AFL-CIO President Richard Trumka reacted swiftly to the still unconfirmed reports Monday that Wisconsin Gov. Scott Walker was dropping out of the 2016 Republican presidential primary. The president of the nation’s largest labor federation issued a one-sentence statement: “Scott Walker is still a disgrace, just no longer national.”
The line was a reference to Trumka’s six-word press release in July reacting to Walker’s official announcement that he was joining the race: “Scott Walker is a national disgrace.”
Labor leaders have detested Walker ever since he instituted major reforms to the Badger State’s public sector union laws in 2011 that allowed workers for the first time to opt out of union membership if they chose. The reforms also eliminated automatic union dues deduction from worker paychecks, required unions to get a majority of members to recertify it each year and limited collective bargaining to just wages. State public employee unions have seen major membership losses since then.
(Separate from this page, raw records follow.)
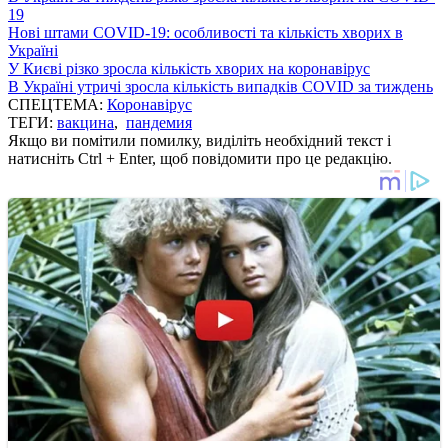
19
Нові штами COVID-19: особливості та кількість хворих в
Україні
У Києві різко зросла кількість хворих на коронавірус
В Україні утричі зросла кількість випадків COVID за тиждень
СПЕЦТЕМА:
Коронавірус
ТЕГИ:
вакцина
,
пандемия
Якщо ви помітили помилку, виділіть необхідний текст і
натисніть Ctrl + Enter, щоб повідомити про це редакцію.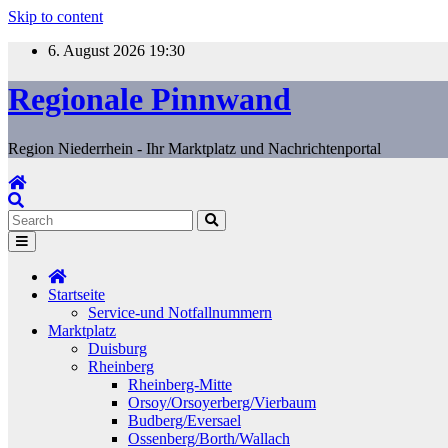
Skip to content
6. August 2026
19:30
Regionale Pinnwand
Region Niederrhein - Ihr Marktplatz und Nachrichtenportal
Startseite
Service-und Notfallnummern
Marktplatz
Duisburg
Rheinberg
Rheinberg-Mitte
Orsoy/Orsoyerberg/Vierbaum
Budberg/Eversael
Ossenberg/Borth/Wallach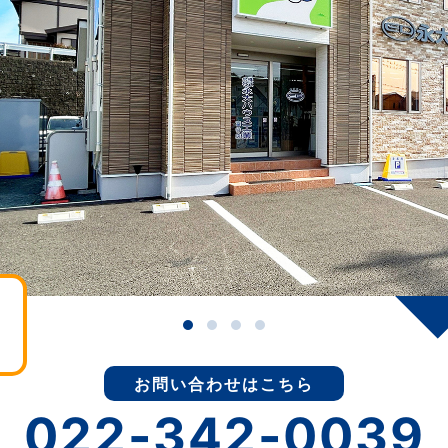
お問い合わせはこちら
022-342-0039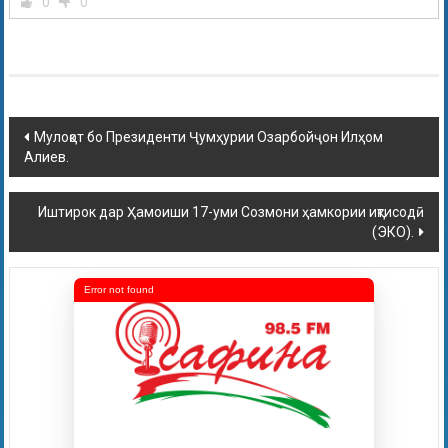
0
0
Мулоқот бо Президенти Ҷумҳурии Озарбойҷон Илҳом
Алиев.
Иштирок дар Ҳамоиши 17-уми Созмони ҳамкории иқтисодӣ
(ЭКО).
Error not found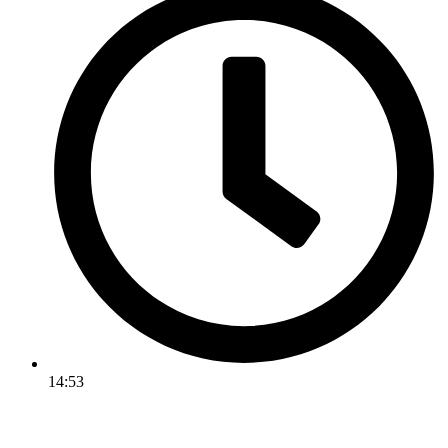
14:53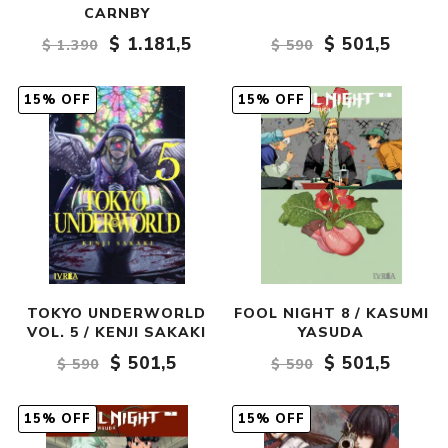
CARNBY
$ 1.181,5
$ 501,5
$ 1.390
$ 590
15% OFF
15% OFF
TOKYO UNDERWORLD
FOOL NIGHT 8 / KASUMI
VOL. 5 / KENJI SAKAKI
YASUDA
$ 501,5
$ 501,5
$ 590
$ 590
15% OFF
15% OFF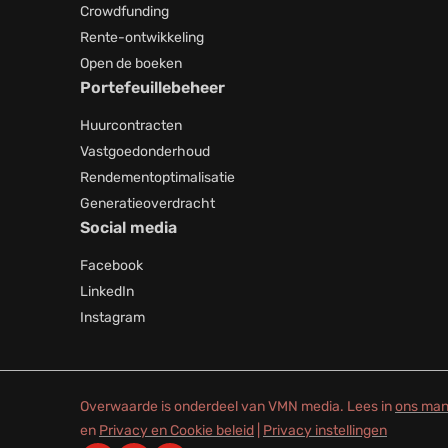
Crowdfunding
Rente-ontwikkeling
Open de boeken
Portefeuillebeheer
Huurcontracten
Vastgoedonderhoud
Rendementoptimalisatie
Generatieoverdracht
Social media
Facebook
LinkedIn
Instagram
Overwaarde is onderdeel van VMN media. Lees in
ons man
en
Privacy en Cookie beleid
|
Privacy instellingen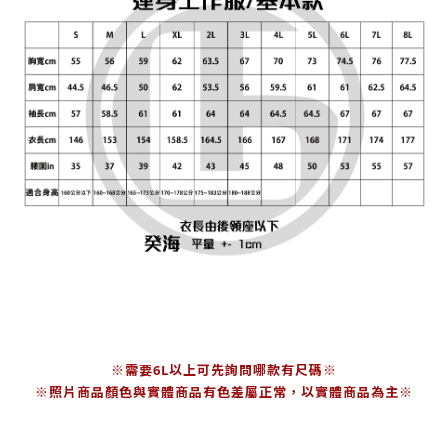
※需要6L以上可先詢問哪款有尺碼※
※照片商品顏色與實體商品有色差屬正常，以實體商品為主※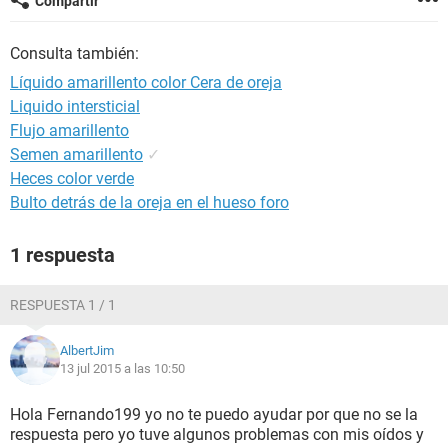
Compartir
Consulta también:
Líquido amarillento color Cera de oreja
Liquido intersticial
Flujo amarillento
Semen amarillento
✓
Heces color verde
Bulto detrás de la oreja en el hueso foro
1 respuesta
RESPUESTA 1 / 1
AlbertJim
13 jul 2015 a las 10:50
Hola Fernando199 yo no te puedo ayudar por que no se la
respuesta pero yo tuve algunos problemas con mis oídos y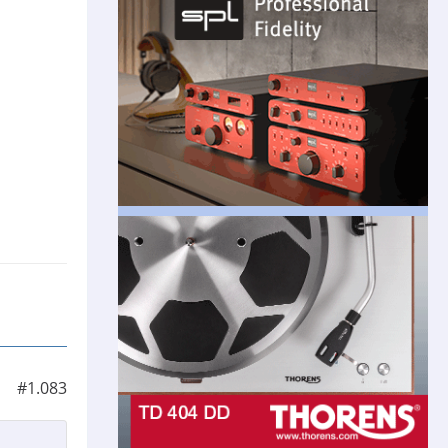
#1.083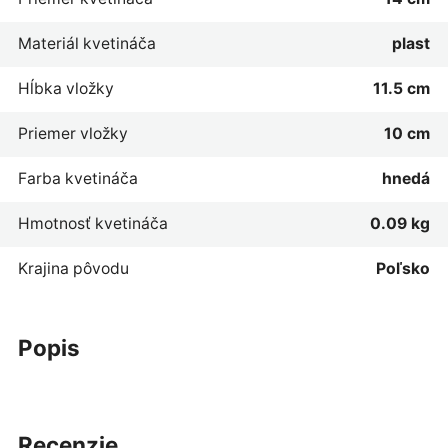
Materiál kvetináča
plast
Hĺbka vložky
11.5 cm
Priemer vložky
10 cm
Farba kvetináča
hnedá
Hmotnosť kvetináča
0.09 kg
Krajina pôvodu
Poľsko
popis
recenzie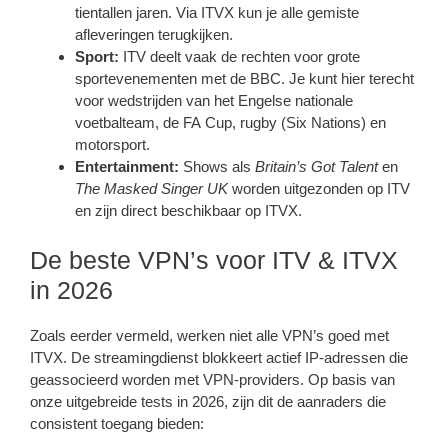
tientallen jaren. Via ITVX kun je alle gemiste
afleveringen terugkijken.
Sport:
ITV deelt vaak de rechten voor grote
sportevenementen met de BBC. Je kunt hier terecht
voor wedstrijden van het Engelse nationale
voetbalteam, de FA Cup, rugby (Six Nations) en
motorsport.
Entertainment:
Shows als
Britain’s Got Talent
en
The Masked Singer UK
worden uitgezonden op ITV
en zijn direct beschikbaar op ITVX.
De beste VPN’s voor ITV & ITVX
in 2026
Zoals eerder vermeld, werken niet alle VPN’s goed met
ITVX. De streamingdienst blokkeert actief IP-adressen die
geassocieerd worden met VPN-providers. Op basis van
onze uitgebreide tests in 2026, zijn dit de aanraders die
consistent toegang bieden: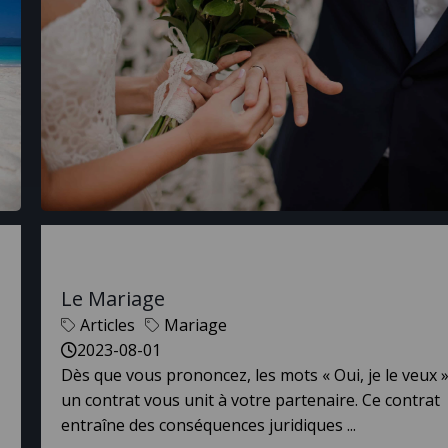
Le Mariage
Articles
Mariage
2023-08-01
Dès que vous prononcez, les mots « Oui, je le veux 
un contrat vous unit à votre partenaire. Ce contrat
entraîne des conséquences juridiques ...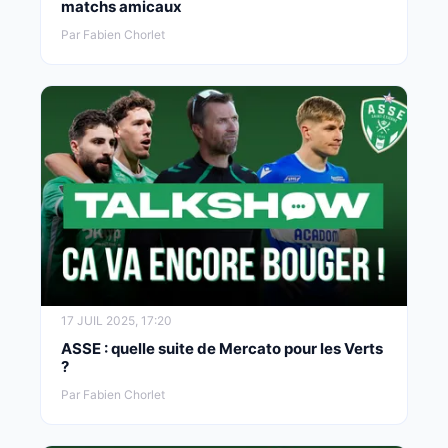
matchs amicaux
Par Fabien Chorlet
17 JUIL 2025, 17:20
ASSE : quelle suite de Mercato pour les Verts
?
Par Fabien Chorlet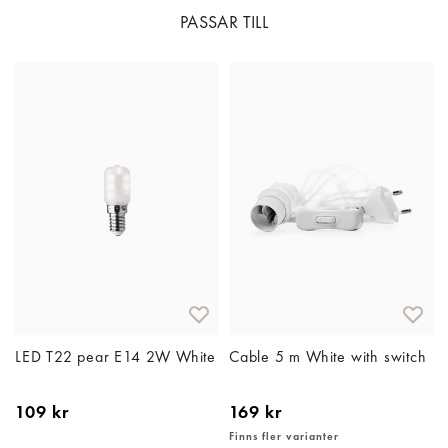
PASSAR TILL
LED T22 pear E14 2W White
Cable 5 m White with switch
109 kr
169 kr
Finns fler varianter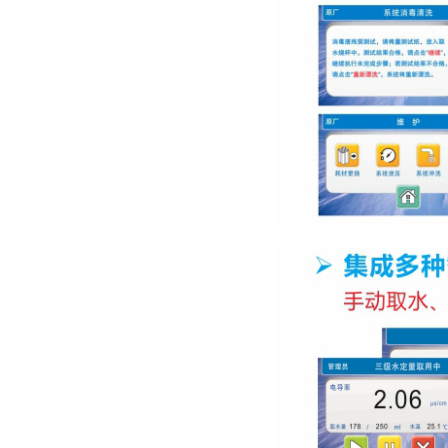
台上式 UPT-I-5T
美国艾科浦AIC Aquaplore3
10
系列 一体化智能超纯水机
AD3-08-0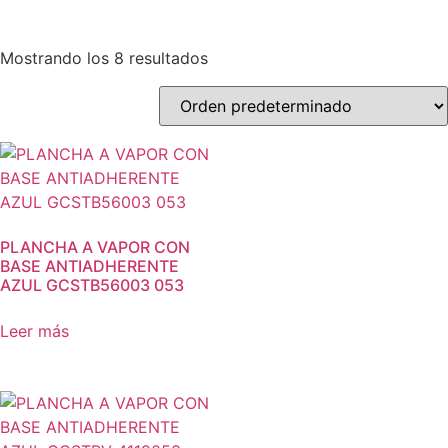
Mostrando los 8 resultados
PLANCHA A VAPOR CON
BASE ANTIADHERENTE
AZUL GCSTB56003 053
Leer más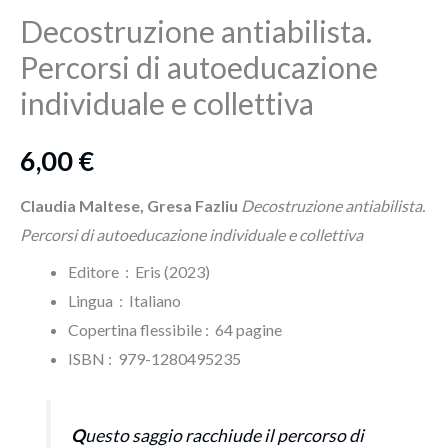
Decostruzione antiabilista.
Percorsi di autoeducazione
individuale e collettiva
6,00
€
Claudia Maltese, Gresa Fazliu
Decostruzione antiabilista.
Percorsi di autoeducazione individuale e collettiva
Editore ‏ : ‎ Eris (2023)
Lingua ‏ : ‎
Italiano
Copertina flessibile : ‎ 64 pagine
ISBN‏ : ‎ 979-1280495235
Q
uesto saggio racchiude il percorso di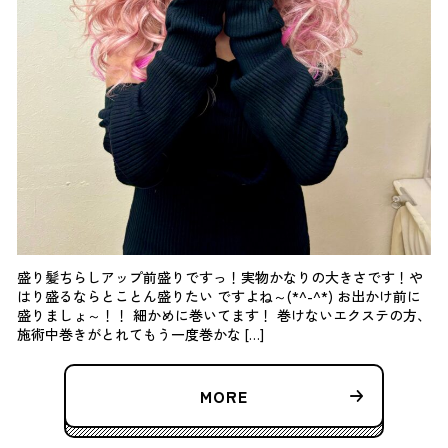
盛り髪ちらしアップ前盛りですっ！実物かなりの大きさです！や
はり盛るならとことん盛りたい ですよね～(*^-^*) お出かけ前に
盛りましょ～！！ 細かめに巻いてます！ 巻けないエクステの方、
施術中巻きがとれてもう一度巻かな […]
MORE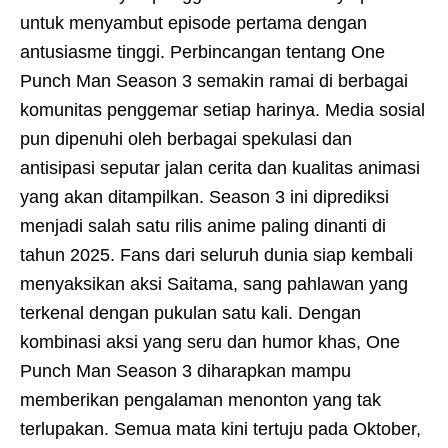
untuk menyambut episode pertama dengan
antusiasme tinggi. Perbincangan tentang One
Punch Man Season 3 semakin ramai di berbagai
komunitas penggemar setiap harinya. Media sosial
pun dipenuhi oleh berbagai spekulasi dan
antisipasi seputar jalan cerita dan kualitas animasi
yang akan ditampilkan. Season 3 ini diprediksi
menjadi salah satu rilis anime paling dinanti di
tahun 2025. Fans dari seluruh dunia siap kembali
menyaksikan aksi Saitama, sang pahlawan yang
terkenal dengan pukulan satu kali. Dengan
kombinasi aksi yang seru dan humor khas, One
Punch Man Season 3 diharapkan mampu
memberikan pengalaman menonton yang tak
terlupakan. Semua mata kini tertuju pada Oktober,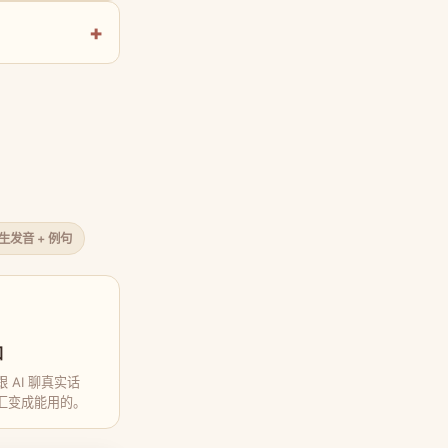
原生发音 + 例句
口
 AI 聊真实话
汇变成能用的。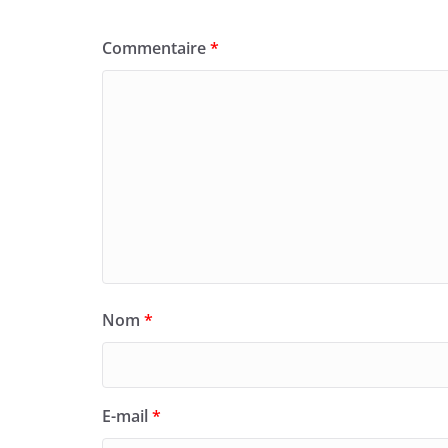
Commentaire
*
Nom
*
E-mail
*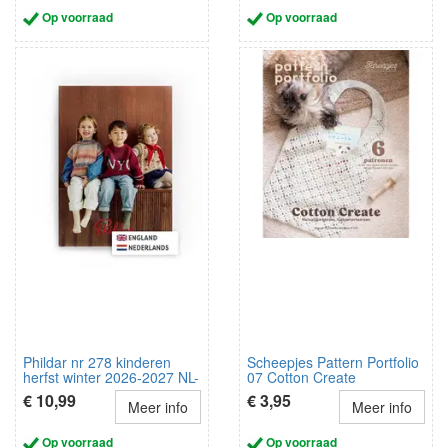
Op voorraad
Op voorraad
Phildar nr 278 kinderen
Scheepjes Pattern Portfolio
herfst winter 2026-2027 NL-
07 Cotton Create
Engels
€ 10,99
€ 3,95
Meer info
Meer info
Op voorraad
Op voorraad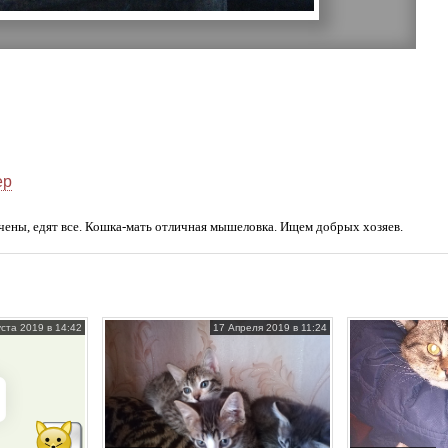
ер
учены, едят все. Кошка-мать отличная мышеловка. Ищем добрых хозяев.
уста 2019 в 14:42
17 Апреля 2019 в 11:24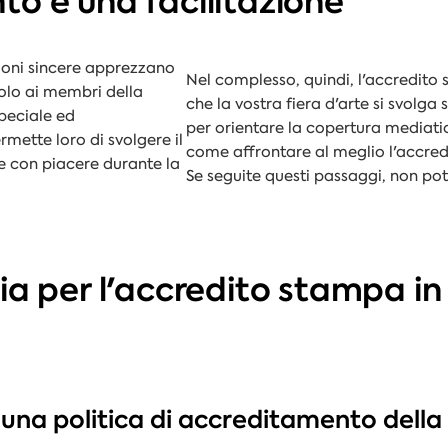
o è una facilitazione
nzioni sincere apprezzano
Nel complesso, quindi, l'accredito 
olo ai membri della
che la vostra fiera d'arte si svolga
peciale ed
per orientare la copertura mediatic
rmette loro di svolgere il
come affrontare al meglio l'accred
e con piacere durante la
Se seguite questi passaggi, non po
ia per l'accredito stampa in
re una politica di accreditamento dell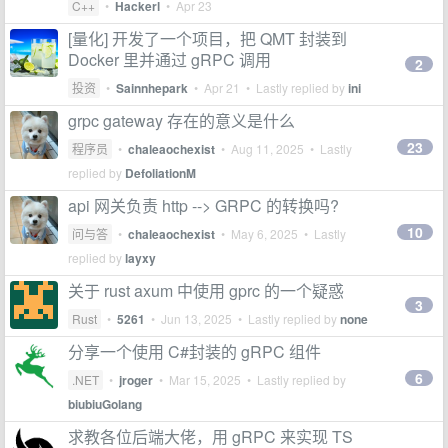
C++
•
Hackerl
•
Apr 23
[量化] 开发了一个项目，把 QMT 封装到
Docker 里并通过 gRPC 调用
2
投资
•
Sainnhepark
•
Apr 21
• Lastly replied by
ini
grpc gateway 存在的意义是什么
23
程序员
•
chaleaochexist
•
Aug 11, 2025
• Lastly
replied by
DefoliationM
api 网关负责 http --> GRPC 的转换吗?
10
问与答
•
chaleaochexist
•
May 6, 2025
• Lastly
replied by
layxy
关于 rust axum 中使用 gprc 的一个疑惑
3
Rust
•
5261
•
Jun 13, 2025
• Lastly replied by
none
分享一个使用 C#封装的 gRPC 组件
6
.NET
•
jroger
•
Mar 15, 2025
• Lastly replied by
biubiuGolang
求教各位后端大佬，用 gRPC 来实现 TS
The reforms prompted a major outcry from labor leaders and massive protests at the state capitol as unions and their allies sought to prevent the reforms’ approval. After they passed, unions sponsored a gubernatorial recall election that Walker won in 2012. He also won re-election in 2014 and in March signed a law making Wisconsin a right-to-work state, in effect extending his public sector union reforms to private sector workers.
A President Walker would therefore have been a dismal prospect for labor leaders. The governor’s bid suffered from numerous missteps though such as several shifts in his position on immigration that did not seem to please people on either side of the issue. Walker also lost significant media exposure due to billionaire investor Donald Trump’s surprise rise to front-runner status.